AIM OF THE EXERCISE »
The entries follow. Copy every line in which "hematoxylin" appears.

[[ INPUT FOR THIS TASK open ]]

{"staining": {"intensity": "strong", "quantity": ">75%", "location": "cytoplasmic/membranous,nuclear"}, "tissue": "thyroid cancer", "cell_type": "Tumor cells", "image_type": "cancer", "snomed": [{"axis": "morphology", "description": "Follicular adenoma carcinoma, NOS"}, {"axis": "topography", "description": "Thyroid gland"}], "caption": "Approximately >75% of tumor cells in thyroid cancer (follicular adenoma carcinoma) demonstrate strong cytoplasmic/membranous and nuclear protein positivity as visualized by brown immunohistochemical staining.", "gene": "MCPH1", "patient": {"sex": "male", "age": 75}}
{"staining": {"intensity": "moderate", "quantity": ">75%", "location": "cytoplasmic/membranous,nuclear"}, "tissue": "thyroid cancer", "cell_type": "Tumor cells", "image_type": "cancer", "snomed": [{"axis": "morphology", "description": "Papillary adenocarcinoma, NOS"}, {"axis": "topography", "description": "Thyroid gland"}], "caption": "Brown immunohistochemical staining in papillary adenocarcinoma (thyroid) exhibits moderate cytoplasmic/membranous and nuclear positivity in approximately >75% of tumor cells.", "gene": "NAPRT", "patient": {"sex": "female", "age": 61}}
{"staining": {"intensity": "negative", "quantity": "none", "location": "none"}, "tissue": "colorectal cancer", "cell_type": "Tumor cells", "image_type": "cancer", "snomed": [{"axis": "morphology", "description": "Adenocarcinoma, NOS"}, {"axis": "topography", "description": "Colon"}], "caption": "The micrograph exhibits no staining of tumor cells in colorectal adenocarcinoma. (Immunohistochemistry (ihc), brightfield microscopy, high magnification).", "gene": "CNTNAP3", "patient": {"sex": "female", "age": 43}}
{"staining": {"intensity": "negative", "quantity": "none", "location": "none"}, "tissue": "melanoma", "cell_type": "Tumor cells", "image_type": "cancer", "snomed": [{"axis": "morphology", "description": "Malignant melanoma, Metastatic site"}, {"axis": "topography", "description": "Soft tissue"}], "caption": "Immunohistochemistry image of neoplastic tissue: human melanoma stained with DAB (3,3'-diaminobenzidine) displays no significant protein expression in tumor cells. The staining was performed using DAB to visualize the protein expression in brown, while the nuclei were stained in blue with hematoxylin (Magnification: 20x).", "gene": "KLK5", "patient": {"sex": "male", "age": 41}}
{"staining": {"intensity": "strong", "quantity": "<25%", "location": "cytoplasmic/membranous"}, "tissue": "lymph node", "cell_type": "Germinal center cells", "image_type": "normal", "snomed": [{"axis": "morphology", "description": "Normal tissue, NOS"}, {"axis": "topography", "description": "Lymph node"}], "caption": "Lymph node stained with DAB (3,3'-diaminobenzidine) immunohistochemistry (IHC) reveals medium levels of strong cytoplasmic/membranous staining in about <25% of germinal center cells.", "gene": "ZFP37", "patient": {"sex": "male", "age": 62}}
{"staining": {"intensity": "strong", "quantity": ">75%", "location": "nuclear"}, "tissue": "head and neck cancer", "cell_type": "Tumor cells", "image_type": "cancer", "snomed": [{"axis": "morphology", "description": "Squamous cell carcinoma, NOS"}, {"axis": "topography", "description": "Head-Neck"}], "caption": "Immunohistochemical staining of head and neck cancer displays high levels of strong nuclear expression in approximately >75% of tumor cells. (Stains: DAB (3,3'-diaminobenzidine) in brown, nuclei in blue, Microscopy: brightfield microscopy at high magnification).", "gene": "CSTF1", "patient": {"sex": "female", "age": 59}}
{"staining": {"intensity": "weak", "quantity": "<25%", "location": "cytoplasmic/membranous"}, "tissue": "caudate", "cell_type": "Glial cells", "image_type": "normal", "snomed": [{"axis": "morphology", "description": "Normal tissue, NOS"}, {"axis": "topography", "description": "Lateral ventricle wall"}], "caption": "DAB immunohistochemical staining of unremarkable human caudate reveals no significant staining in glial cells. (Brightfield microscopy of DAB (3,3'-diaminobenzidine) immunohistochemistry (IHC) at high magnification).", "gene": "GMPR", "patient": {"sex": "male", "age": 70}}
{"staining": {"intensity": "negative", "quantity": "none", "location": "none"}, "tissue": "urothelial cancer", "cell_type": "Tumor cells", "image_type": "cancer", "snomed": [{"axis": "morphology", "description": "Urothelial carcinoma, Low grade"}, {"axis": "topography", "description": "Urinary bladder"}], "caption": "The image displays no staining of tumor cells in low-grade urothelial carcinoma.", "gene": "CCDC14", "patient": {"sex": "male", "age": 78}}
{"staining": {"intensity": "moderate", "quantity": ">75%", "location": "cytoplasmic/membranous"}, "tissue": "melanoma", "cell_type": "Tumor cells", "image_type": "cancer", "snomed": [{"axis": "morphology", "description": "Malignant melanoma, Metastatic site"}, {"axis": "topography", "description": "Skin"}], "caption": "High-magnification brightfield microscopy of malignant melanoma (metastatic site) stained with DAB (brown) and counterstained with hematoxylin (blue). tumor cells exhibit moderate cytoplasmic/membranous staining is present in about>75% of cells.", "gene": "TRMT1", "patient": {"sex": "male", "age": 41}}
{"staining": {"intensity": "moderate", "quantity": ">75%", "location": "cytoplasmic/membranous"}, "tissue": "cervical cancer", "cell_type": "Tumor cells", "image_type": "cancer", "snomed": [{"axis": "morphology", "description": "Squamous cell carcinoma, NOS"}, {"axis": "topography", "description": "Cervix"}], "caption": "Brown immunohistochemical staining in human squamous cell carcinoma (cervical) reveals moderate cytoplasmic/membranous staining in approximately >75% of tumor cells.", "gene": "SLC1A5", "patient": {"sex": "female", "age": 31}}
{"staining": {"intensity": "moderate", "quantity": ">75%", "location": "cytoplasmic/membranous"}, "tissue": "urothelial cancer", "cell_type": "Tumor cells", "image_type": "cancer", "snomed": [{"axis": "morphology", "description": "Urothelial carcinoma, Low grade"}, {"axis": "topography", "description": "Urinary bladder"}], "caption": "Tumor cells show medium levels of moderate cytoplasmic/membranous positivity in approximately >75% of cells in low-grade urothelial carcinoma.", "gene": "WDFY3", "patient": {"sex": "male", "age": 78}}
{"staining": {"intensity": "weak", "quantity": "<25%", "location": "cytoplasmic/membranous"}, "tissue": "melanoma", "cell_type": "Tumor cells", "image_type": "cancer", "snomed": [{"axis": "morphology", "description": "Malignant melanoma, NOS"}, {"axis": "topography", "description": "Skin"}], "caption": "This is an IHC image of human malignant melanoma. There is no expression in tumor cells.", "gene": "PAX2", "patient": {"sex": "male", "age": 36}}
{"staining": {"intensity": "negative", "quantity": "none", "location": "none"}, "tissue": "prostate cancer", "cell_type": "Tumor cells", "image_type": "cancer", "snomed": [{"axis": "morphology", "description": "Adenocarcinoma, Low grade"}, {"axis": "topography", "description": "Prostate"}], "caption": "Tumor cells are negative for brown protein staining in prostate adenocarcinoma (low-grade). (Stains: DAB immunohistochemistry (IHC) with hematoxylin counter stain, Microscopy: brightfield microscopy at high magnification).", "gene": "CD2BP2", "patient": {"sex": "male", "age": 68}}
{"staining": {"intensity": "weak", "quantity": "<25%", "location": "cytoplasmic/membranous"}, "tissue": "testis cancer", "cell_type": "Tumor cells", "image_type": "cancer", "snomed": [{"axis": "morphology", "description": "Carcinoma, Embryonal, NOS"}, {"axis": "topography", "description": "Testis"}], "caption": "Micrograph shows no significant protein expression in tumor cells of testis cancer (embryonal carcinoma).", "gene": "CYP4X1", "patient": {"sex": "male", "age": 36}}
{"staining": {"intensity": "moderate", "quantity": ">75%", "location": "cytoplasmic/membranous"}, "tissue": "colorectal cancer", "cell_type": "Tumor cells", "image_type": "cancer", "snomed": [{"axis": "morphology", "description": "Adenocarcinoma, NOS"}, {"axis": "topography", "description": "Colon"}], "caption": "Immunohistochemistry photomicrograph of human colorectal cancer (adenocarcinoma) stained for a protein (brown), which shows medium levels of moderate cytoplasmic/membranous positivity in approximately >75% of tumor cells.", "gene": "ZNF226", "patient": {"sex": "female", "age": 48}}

[[ INPUT FOR THIS TASK closed ]]

RESULT OF THIS EXERCISE »
{"staining": {"intensity": "negative", "quantity": "none", "location": "none"}, "tissue": "melanoma", "cell_type": "Tumor cells", "image_type": "cancer", "snomed": [{"axis": "morphology", "description": "Malignant melanoma, Metastatic site"}, {"axis": "topography", "description": "Soft tissue"}], "caption": "Immunohistochemistry image of neoplastic tissue: human melanoma stained with DAB (3,3'-diaminobenzidine) displays no significant protein expression in tumor cells. The staining was performed using DAB to visualize the protein expression in brown, while the nuclei were stained in blue with hematoxylin (Magnification: 20x).", "gene": "KLK5", "patient": {"sex": "male", "age": 41}}
{"staining": {"intensity": "moderate", "quantity": ">75%", "location": "cytoplasmic/membranous"}, "tissue": "melanoma", "cell_type": "Tumor cells", "image_type": "cancer", "snomed": [{"axis": "morphology", "description": "Malignant melanoma, Metastatic site"}, {"axis": "topography", "description": "Skin"}], "caption": "High-magnification brightfield microscopy of malignant melanoma (metastatic site) stained with DAB (brown) and counterstained with hematoxylin (blue). tumor cells exhibit moderate cytoplasmic/membranous staining is present in about>75% of cells.", "gene": "TRMT1", "patient": {"sex": "male", "age": 41}}
{"staining": {"intensity": "negative", "quantity": "none", "location": "none"}, "tissue": "prostate cancer", "cell_type": "Tumor cells", "image_type": "cancer", "snomed": [{"axis": "morphology", "description": "Adenocarcinoma, Low grade"}, {"axis": "topography", "description": "Prostate"}], "caption": "Tumor cells are negative for brown protein staining in prostate adenocarcinoma (low-grade). (Stains: DAB immunohistochemistry (IHC) with hematoxylin counter stain, Microscopy: brightfield microscopy at high magnification).", "gene": "CD2BP2", "patient": {"sex": "male", "age": 68}}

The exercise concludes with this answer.